GMR can be qualitatively understood using the Mott model, which was introduced as early as 1936 to explain the sudden increase in resistivity of ferromagnetic metals as they are heated above the Curie temperature. There are two main points proposed by Mott:
First, the electrical conductivity in metals can be described in terms of two largely independent conducting channels, corresponding to the up-spin and down-spin electrons, which are distinguished according to the projection of their spins along the quantization axis. The probability of spin-flip scattering processes in metals is normally small as compared to the probability of the scattering processes in which the spin is conserved. This means that the up-spin and down-spin electrons do not mix over long distances and, therefore, the electrical conduction occurs in parallel for the two spin channels.
Second, in ferromagnetic metals the scattering rates of the up-spin and down-spin electrons are quite different, whatever the nature of the scattering centers is. The band structure in a ferromagnet is exchange-split, so that the density of states is not the same for up-spin and down-spin electrons at the Fermi energy. Scattering rates are proportional to the density of states, so the scattering rates and therefore resistivities are different for electrons of different spin.

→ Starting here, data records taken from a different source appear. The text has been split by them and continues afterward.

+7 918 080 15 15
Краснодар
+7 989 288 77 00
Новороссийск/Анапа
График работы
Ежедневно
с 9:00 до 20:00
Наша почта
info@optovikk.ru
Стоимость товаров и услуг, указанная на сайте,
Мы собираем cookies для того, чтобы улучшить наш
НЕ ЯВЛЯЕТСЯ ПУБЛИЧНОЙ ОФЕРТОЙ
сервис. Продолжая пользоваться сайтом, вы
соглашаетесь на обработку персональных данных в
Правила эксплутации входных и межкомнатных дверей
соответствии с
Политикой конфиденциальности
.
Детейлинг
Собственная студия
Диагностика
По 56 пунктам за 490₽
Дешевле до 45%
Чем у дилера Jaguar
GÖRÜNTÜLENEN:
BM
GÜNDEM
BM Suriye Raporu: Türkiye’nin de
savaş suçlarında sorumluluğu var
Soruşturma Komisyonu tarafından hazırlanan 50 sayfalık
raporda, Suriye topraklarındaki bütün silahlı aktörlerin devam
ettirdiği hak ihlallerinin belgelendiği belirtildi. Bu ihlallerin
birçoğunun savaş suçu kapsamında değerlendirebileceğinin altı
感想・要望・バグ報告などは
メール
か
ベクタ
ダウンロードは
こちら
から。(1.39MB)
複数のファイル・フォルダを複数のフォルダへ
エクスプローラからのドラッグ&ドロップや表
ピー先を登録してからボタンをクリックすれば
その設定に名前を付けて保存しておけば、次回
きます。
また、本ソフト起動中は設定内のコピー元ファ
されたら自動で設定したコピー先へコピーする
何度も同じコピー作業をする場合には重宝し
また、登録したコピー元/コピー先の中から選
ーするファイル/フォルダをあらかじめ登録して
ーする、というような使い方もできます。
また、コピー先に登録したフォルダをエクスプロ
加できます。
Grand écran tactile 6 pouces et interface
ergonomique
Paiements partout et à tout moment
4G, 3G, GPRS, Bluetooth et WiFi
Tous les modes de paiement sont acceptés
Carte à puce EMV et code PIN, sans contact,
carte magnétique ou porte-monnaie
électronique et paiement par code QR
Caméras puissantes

Using Mott’s arguments it is straightforward to explain GMR. We assume that the scattering is strong for electrons with spin antiparallel to the magnetization direction, and is weak for electrons with spin parallel to the magnetization direction. This is supposed to reflect the asymmetry in the density of states at the Fermi level, in accordance with Mott’s second argument. For the parallel-aligned magnetic layers, the up-spin electrons pass through the structure almost without scattering, because their spin is parallel to the magnetization of the layers. On the contrary, the down-spin electrons are scattered strongly within both ferromagnetic layers, because their spin is antiparallel to the magnetization of the layers. Since conduction occurs in parallel for the two spin channels, the total resistivity of the multilayer is determined mainly by the highly-conductive up-spin electrons and appears to be low. For the antiparallel-aligned multilayer, both the up-spin and down-spin electrons are scattered strongly within one of the ferromagnetic layers, because within the one of the layers the spin is antiparallel to the magnetization direction. Therefore, in this case the total resistivity of the multilayer is high.